WASHINGTON - President Barack Obama may be half right when he says America and Russia, at odds over Syria and Ukraine, are not diplomatic grandmasters squaring off on a Cold War-style chessboard.
The White House, struggling to contain multiple global crises, has no incentive to ignite the foreign policy nightmare a wider confrontation with Moscow would entail.
But there is growing, if belated, recognition in Washington that President Vladimir Putin sees foreign policy primarily through of lens of restoring faded post-Soviet clout -- and that any loss of US influence furthers that goal.
Past American support for NATO expansion -- and for the right of ex-Soviet states to determine their own path -- is seen in Washington as simply standing up for peoples that share its core value of freedom.
But some officials and analysts realize that in Moscow, such a stance is often seen, or portrayed, as an attempt to seed US influence in what Russia sees as its own orbit.
Still, the Obama administration seeks to preserve Russian cooperation where it can, on Iran nuclear talks, on extricating US troops and material from Afghanistan and on counter-terrorism.
But frustrated by Russian behavior, Washington is making increasingly clear it rejects the core argument of Kremlin foreign policy -- the idea that Russia is entitled to restore its Soviet-era sway.
"We consider this idea of spheres of influence to be a wildly outmoded notion," said a senior State Department official on condition of anonymity.
"We've been clear about that with the people of Ukraine, we've been clear about that with Russia."
Relations between Putin and the Obama administration have deteriorated for months -- the showdown over Ukraine's relationship with Europe is simply the latest flashpoint.
Obama aides also vent at Russia's support for President Bashar al-Assad, which it faults for thwarting diplomatic efforts to end Syria's civil war.
"Russia needs to be a part of the solution and not be distributing so much more weapons and so much more aid that they're in fact enabling Assad to double-down," said Secretary of State John Kerry on Monday.
Putin's decision to harbor fugitive US intelligence leaker Edward Snowden, which carried the whiff of his KGB past, caused Obama to abort a planned summit last year.
But letting US-Russia relations further shred is also not an option.
This is one reason why the administration highlights its deal with Russia requiring Assad to destroy chemical weapons last year -- even if it is well behind schedule.
"It behooves the administration to recognize that we are going to need the Russian partnership in terms of Iran, counter-terrorism and in many areas," said Matthew Rojansky, a Russia expert at the Wilson Center.
But forging a policy to deal with Putin who seems determined to thwart Washington, is complicated.
Each dispute, whether over Syria or Ukraine, exposes Obama to claims he is weak and inconsistent, from domestic foes who saw his earlier "reset" of ties with Moscow as a pipe dream.
"I don't think there's a competition between the United States and Russia," Obama said in Mexico on Wednesday.

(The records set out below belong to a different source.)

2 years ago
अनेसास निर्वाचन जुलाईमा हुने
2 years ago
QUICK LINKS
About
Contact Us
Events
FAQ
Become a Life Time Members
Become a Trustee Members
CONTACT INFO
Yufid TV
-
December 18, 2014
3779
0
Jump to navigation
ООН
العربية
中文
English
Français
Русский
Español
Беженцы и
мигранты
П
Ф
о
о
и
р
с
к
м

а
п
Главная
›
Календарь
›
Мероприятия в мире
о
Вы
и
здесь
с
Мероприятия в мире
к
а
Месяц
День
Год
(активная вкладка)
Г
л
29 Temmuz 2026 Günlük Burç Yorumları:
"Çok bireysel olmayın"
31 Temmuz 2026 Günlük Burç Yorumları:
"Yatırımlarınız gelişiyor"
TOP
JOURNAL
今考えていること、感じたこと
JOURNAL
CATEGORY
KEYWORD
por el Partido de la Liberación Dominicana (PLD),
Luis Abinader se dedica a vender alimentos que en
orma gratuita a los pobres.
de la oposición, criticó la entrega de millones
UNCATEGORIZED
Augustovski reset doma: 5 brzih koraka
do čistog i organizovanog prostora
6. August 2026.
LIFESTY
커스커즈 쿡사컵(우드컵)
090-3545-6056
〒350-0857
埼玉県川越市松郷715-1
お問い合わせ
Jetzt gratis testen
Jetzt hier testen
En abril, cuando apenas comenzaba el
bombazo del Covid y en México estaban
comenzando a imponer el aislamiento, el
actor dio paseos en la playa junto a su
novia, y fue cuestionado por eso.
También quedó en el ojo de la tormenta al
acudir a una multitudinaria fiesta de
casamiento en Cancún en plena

"Mr Putin has a different view on many ... issues. I don't think that there's any secret on that.
"Our approach as the United States is not to see these as some Cold War chessboard in which we're in competition with Russia."

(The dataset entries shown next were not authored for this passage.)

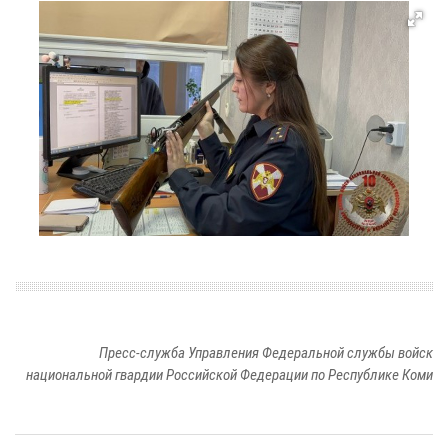
Пресс-служба Управления Федеральной службы войск
национальной гвардии Российской Федерации по Республике Коми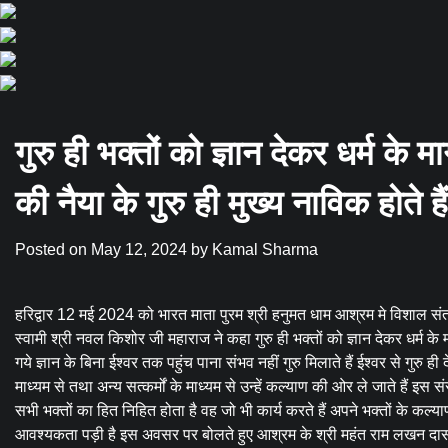
गुरु ही भक्तों को ज्ञान देकर धर्म के 
की नैया के गुरु ही मुख्य नाविक होते हैं
Posted on
May 12, 2024
by
Kamal Sharma
हरिद्वार 12 मई 2024 को भारत माता पुरम श्री हनुमत धाम आश्रम मे विशाल स
स्वामी श्री नवल किशोर जी महाराज ने कहा गुरु ही भक्तों को ज्ञान देकर धर्म के म
गये ज्ञान के बिना ईश्वर तक पहुंच पाना संभव नहीं गुरु मिलाते हैं ईश्वर से गुरु ही
माध्यम से तथा अन्य सत्कर्मों के माध्यम से उन्हें कल्याण की ओर ले जाते हैं इस संसा
सभी भक्तों का हित निहित होता है वह जो भी कार्य करते हैं अपने भक्तों के कल्याण
आवश्यकता पड़ी है इस अवसर पर बोलते हुए आश्रम के श्री महंत राम लखन दास मह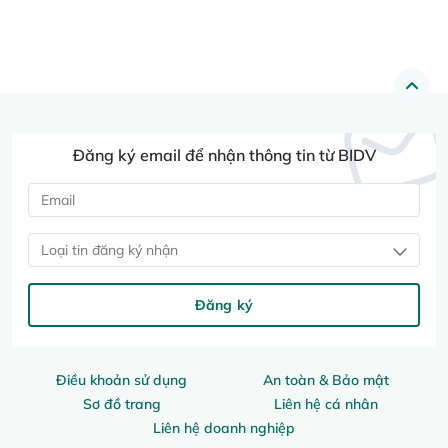
Đăng ký email để nhận thông tin từ BIDV
Loại tin đăng ký nhận
Đăng ký
Điều khoản sử dụng
An toàn & Bảo mật
Sơ đồ trang
Liên hệ cá nhân
Liên hệ doanh nghiệp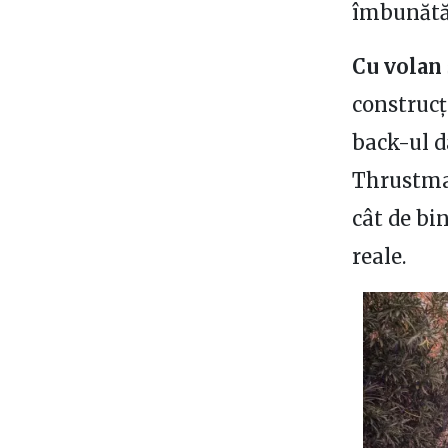
îmbunătăț
Cu volan 
construcț
back-ul d
Thrustmas
cât de bi
reale.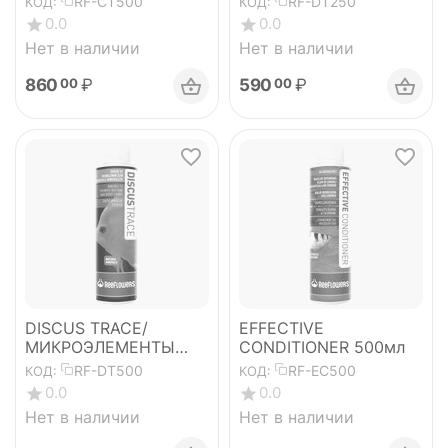
RF-CT500
RF-DT250
КОД:
КОД:
мл
0.0
0.0
Нет в наличии
Нет в наличии
860
₽
590
₽
00
00
DISCUS TRACE/
EFFECTIVE
МИКРОЭЛЕМЕНТЫ
CONDITIONER 500мл
ДЛЯ
RF-DT500
RF-EC500
КОД:
КОД:
ДИСКУСОВ-500мл
0.0
0.0
Нет в наличии
Нет в наличии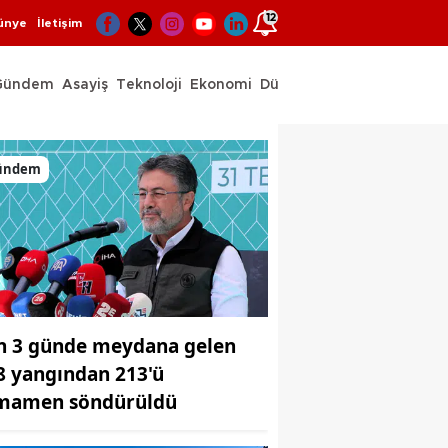
12
ünye
İletişim
Gündem
Asayiş
Teknoloji
Ekonomi
Dünya
Spor
ündem
n 3 günde meydana gelen
8 yangından 213'ü
mamen söndürüldü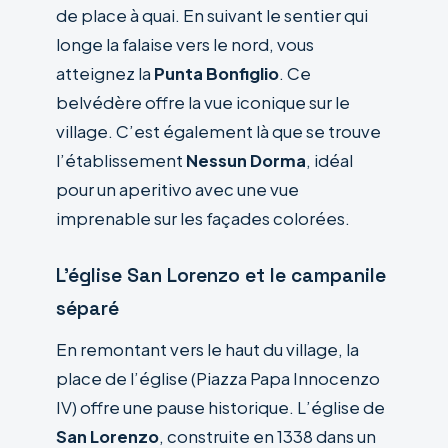
de place à quai. En suivant le sentier qui
longe la falaise vers le nord, vous
atteignez la
Punta Bonfiglio
. Ce
belvédère offre la vue iconique sur le
village. C’est également là que se trouve
l’établissement
Nessun Dorma
, idéal
pour un aperitivo avec une vue
imprenable sur les façades colorées.
L’église San Lorenzo et le campanile
séparé
En remontant vers le haut du village, la
place de l’église (Piazza Papa Innocenzo
IV) offre une pause historique. L’église de
San Lorenzo
, construite en 1338 dans un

Obama had originally hoped to work with Putin, when he returned as president in 2012 -- famously telling then Russian leader Dmitry Medvedev he could be more "flexible" over a row over a US missile defense shield after his own reelection the same year.

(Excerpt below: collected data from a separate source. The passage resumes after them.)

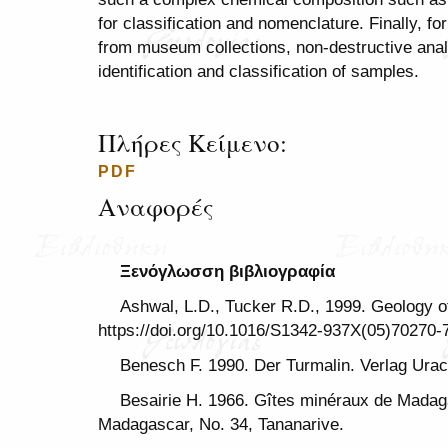
for classification and nomenclature. Finally, 
from museum collections, non-destructive anal
identification and classification of samples.
Πλήρες Κείμενο:
PDF
Αναφορές
Ξενόγλωσση βιβλιογραφία
Ashwal, L.D., Tucker R.D., 1999. Geology o
https://doi.org/10.1016/S1342-937X(05)70270-
Benesch F. 1990. Der Turmalin. Verlag Urac
Besairie H. 1966. Gîtes minéraux de Madag
Madagascar, No. 34, Tananarive.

But Putin snuffed out the "reset" under which Medvedev and Obama sealed a nuclear arms treaty, tightened sanctions on Iran and ate lunch together at "Ray's Hell Burger" a restaurant a few miles from the White House.
- Things started badly and went downhill -
Putin started out by snubbing a G8 summit at Camp David, and things went downhill from there.
But while they may be at odds over Syria and Ukraine, both former Soviet client states, Washington and Moscow have yet to split over Iran -- and that may be key to Obama's policy stance.
Russia and the United States are members of the P5 plus one grouping of world powers negotiating with Tehran over its nuclear weapons program.
A deal to thwart an Iranian bomb would be the prime achievement of Obama's second term -- and would likely be impossible without Russia's help.
Washington might be outraged when it sees human rights crushed when Ukrainian troops fire on protesters in Kiev -- and will likely impose sanctions as a result.
But no one is arguing the showdown is a dominant national interest.
In Ukraine, "the stakes for Russia are simply far higher than for the United States, as much as we profess deep concern," Rojansky said.